Claim 21A method for producing a genetically modified monocotyledonous plant, said method comprising:

A) obtaining explant from a plant to be genetically modified;
B) co-cultivating the explant with Agrobacterium species having a T-DNA or T-DNA region comprising genetic material to be transformed into said plant cells for a time and under conditions sufficient for the genetic material to transfer to plant cells without said Agrobacterium overgrowing the plant cells;
C) selecting transformed plant cells and permitting the cells to form organogenic callus; and then
D) regenerating a plant from selected transformed plant cells.

Claim 41A method for producing a genetically modified monocotyledonous plant, said method comprising:

A) obtaining an explant from said plant to be genetically modified;
B) co-cultivating the explant with Agrobacterium species having a T-DNA or T-DNA region comprising the genetic material to be transformed into the plant cells for a time and under conditions sufficient for the genetic material to transfer into the plant cells without the Agrobacterium overgrowing the plant cells;
C) selecting for the transformed plant cells and permitting the cells to form organogenic callus; and
D) regenerating a plant from said transformed organogenic callus.

The present PCT application recites:

  • method of transforming cells of a monocot plant by co-cultivating an explant with Agrobacterium having a T-DNA with genetic material to be transferred into the plant cells. The bacteria do not overgrow the plant cells and the selected transformed cells form an organogenic callus.
  • a method for producing modified monocot plants by regenerating a plant from the organogenic callus containing the transformed cells.

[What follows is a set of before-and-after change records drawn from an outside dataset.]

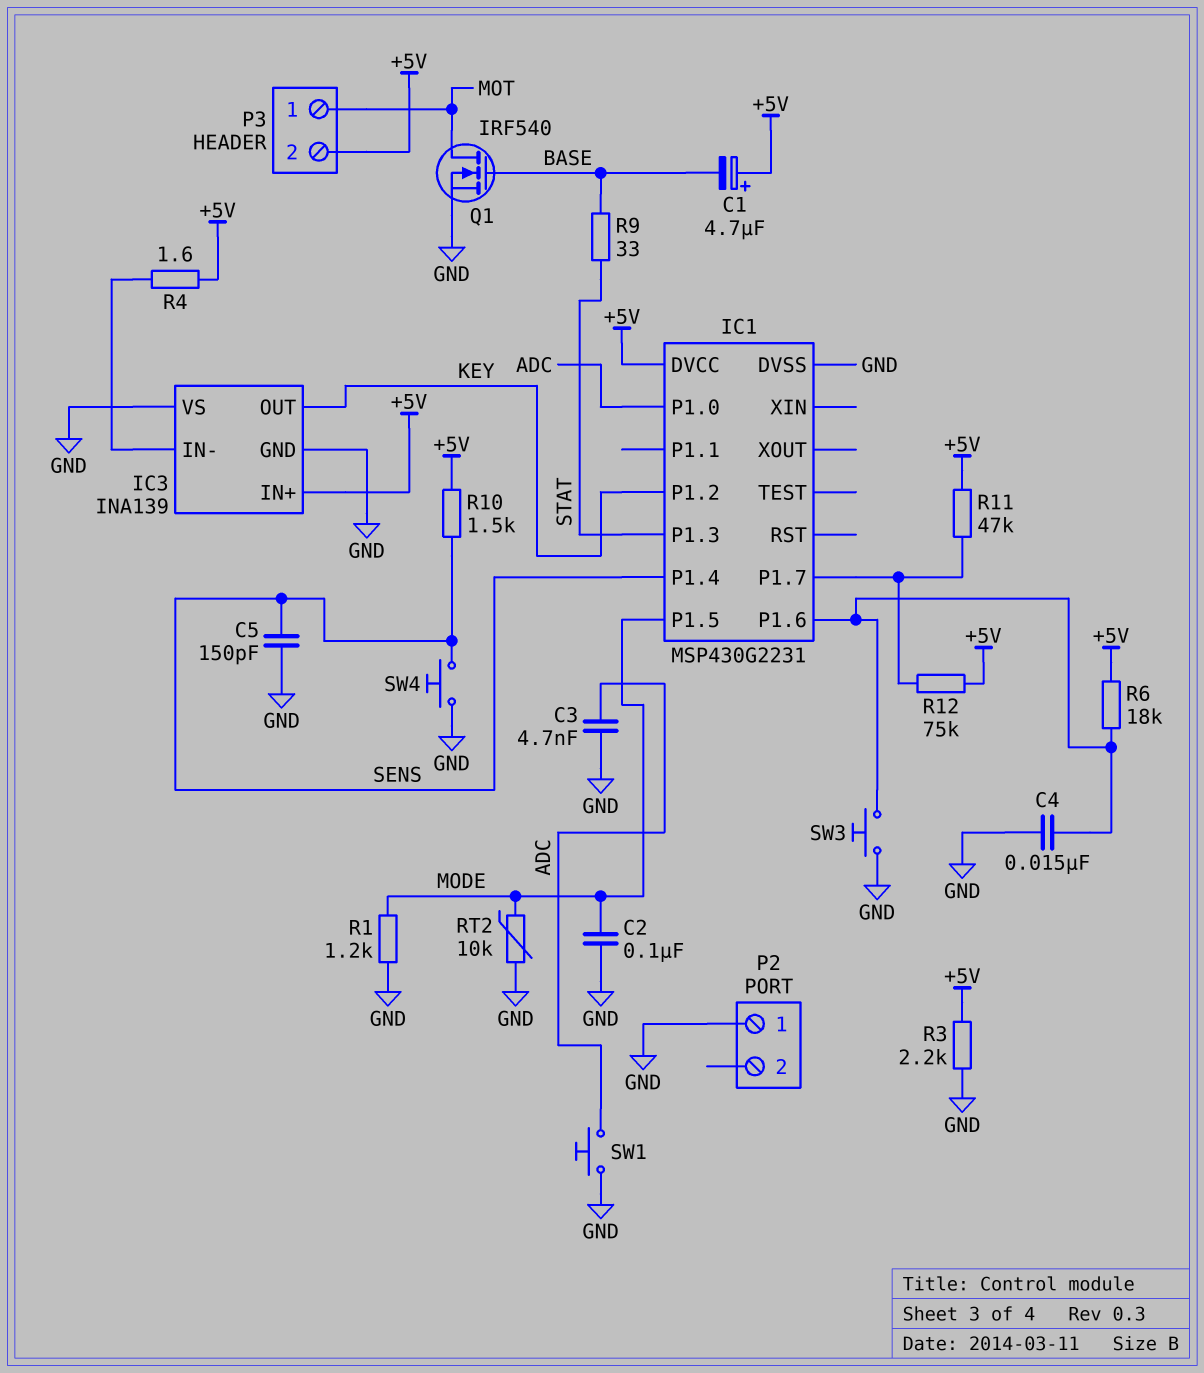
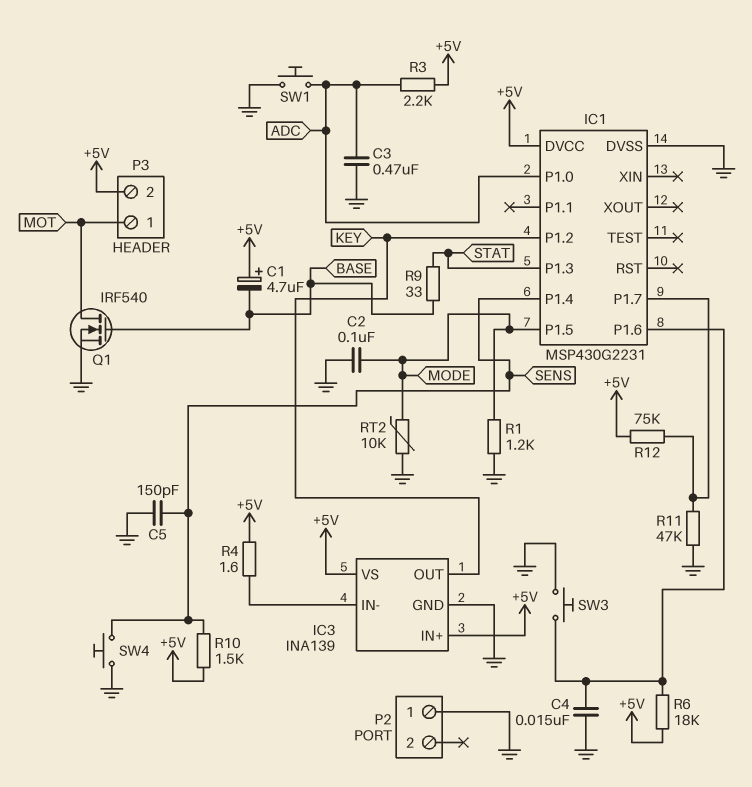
C3: 4.7nF (ADC, GND) -> 470nF (ADC, GND)
IC3 pin VS: GND -> +5V
R3: 2.2k (+5V, GND) -> 2.2k (+5V, ADC)
R11: 47k (+5V, IC1/P1.7) -> 47k (GND, IC1/P1.7)

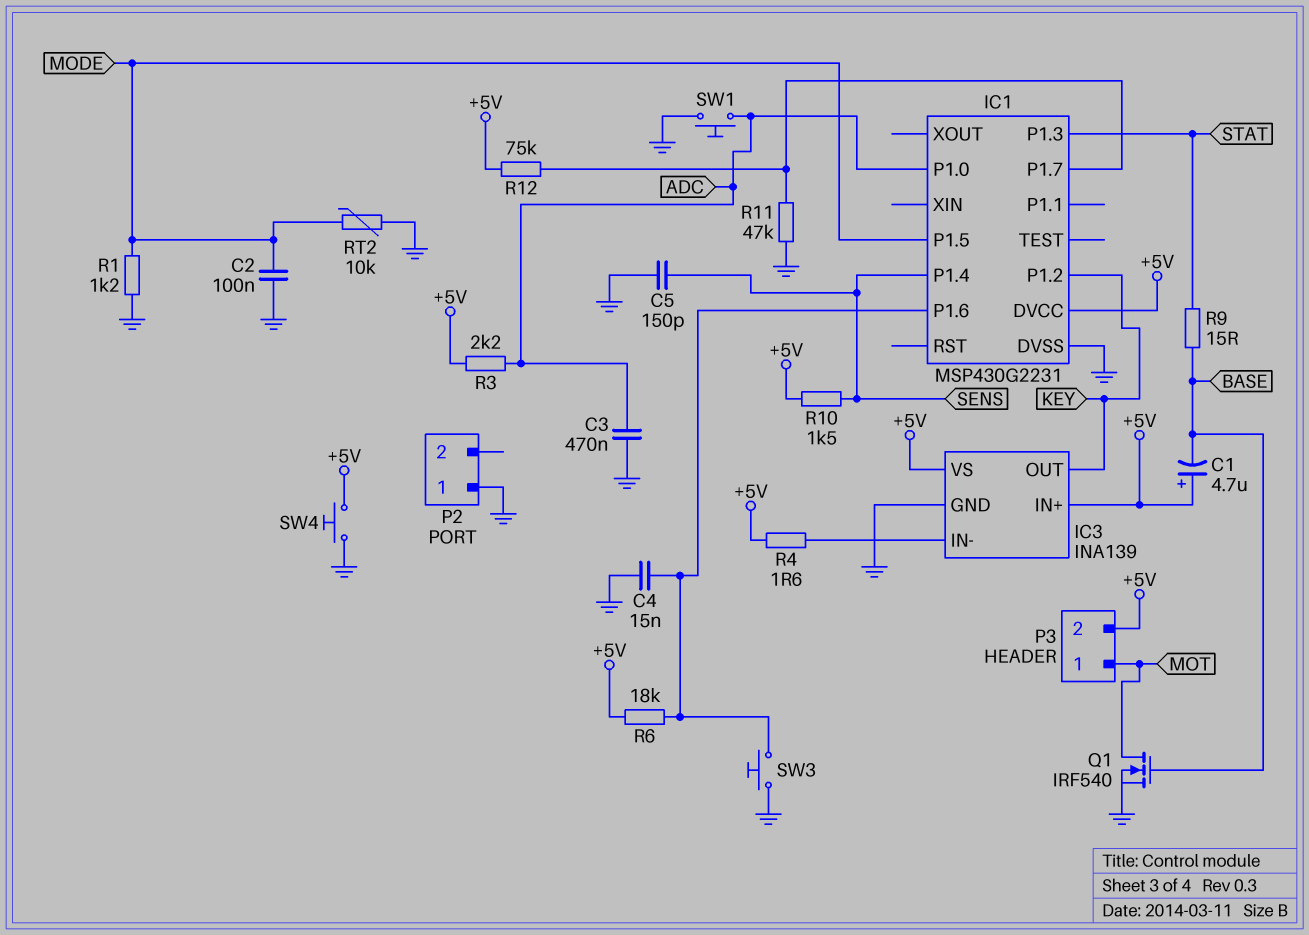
R9: 33 (BASE, STAT) -> 15 (BASE, STAT)
SW4: button (GND, SENS) -> button (+5V, GND)

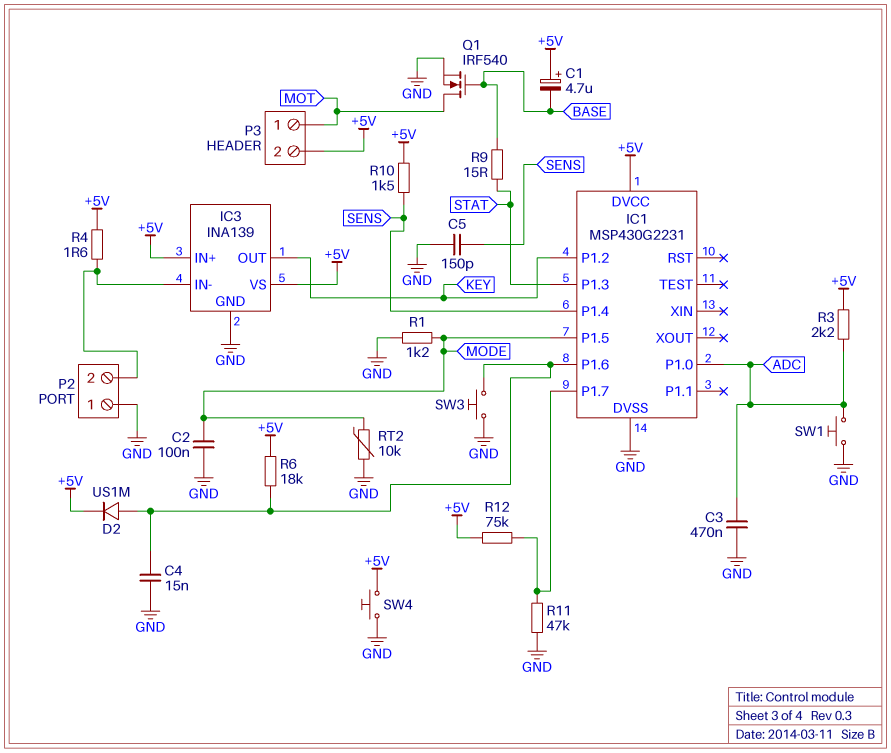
D2: none -> diode US1M (A IC1/P1.6, K +5V)
P2 pin 2: none -> IC3/IN-

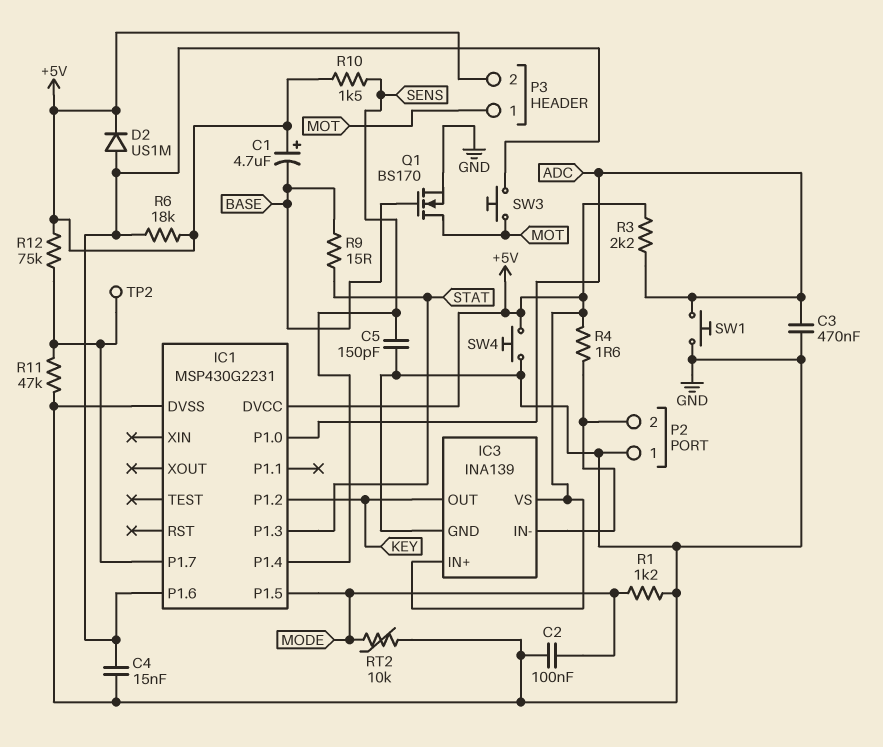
Q1: NMOS IRF540 (G BASE, D MOT, S GND) -> NMOS BS170 (G BASE, D MOT, S GND)
SW3: button (GND, IC1/P1.6) -> button (IC1/P1.6, MOT)
TP2: none -> test point (IC1/P1.7)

The present application also contains independent claims directed to methods for transforming of pineapple plants (Claims 60 and 77). They are discussed under the section Particular monocots – Pineapple.

The Department of Primary Industries of Queensland

AU 779510 B2

  • Earliest priority – 5 November 1999
  • Filed – 3 Nov 2000
  • Granted – 27 Jan 2005
  • Expected expiry – 2 Nov 2020
Title – A method of plant transformation

Claim 1

A method of transforming cells of a pineapple plant with genetic material, said method comprising:

A) obtaining an explant from said plant;
B) co-cultivating the explant with Agrobacterium species having a T-DNA or T-DNA region comprising the genetic material to be transformed into the plant cells for a time and under conditions sufficient for the genetic material to transfer into the plant cells without said Agrobacterium overgrowing the plant cells; and
C) selecting for the transformed plant cells and permitting the cells to form organogenic callus.

Claim 19

A method for producing a genetically modified pineapple plant, said method comprising:

A) obtaining explant from a plant to be genetically modified;
B) co-cultivating the explant with Agrobacterium species having a T-DNA or T-DNA region comprising genetic material to be transformed into said plant cells for a time and under conditions sufficient for the genetic material to transfer to plant cells without said Agrobacterium overgrowing the plant cells;
C) selecting transformed plant cells and permitting the cells to form organogenic callus; and then
D) regenerating a plant from selected transformed plant cells.

Claim 37

A method for producing a genetically modified pineapple plant, said method comprising:

A) obtaining an explant from said plant to be genetically modified;
B) co-cultivating the explant with Agrobacterium species having a T-DNA or T-DNA region comprising the genetic material to be transformed into the plant cells for a time and under conditions sufficient for the genetic material to transfer into the plant cells without the Agrobacterium overgrowing the plant cells;
C) selecting for the transformed plant cells and permitting the cells to form organogenic callus; and
D) regenerating a plant from said transformed organogenic callus.

This granted patent is a national phase entry of WO 01/33943 (see above).

All three independent claims in the granted patent are limited to a “pineapple plant” instead of a “monocotyledonous plant”.

Note: Patent information on this page was last updated on 5 February 2006.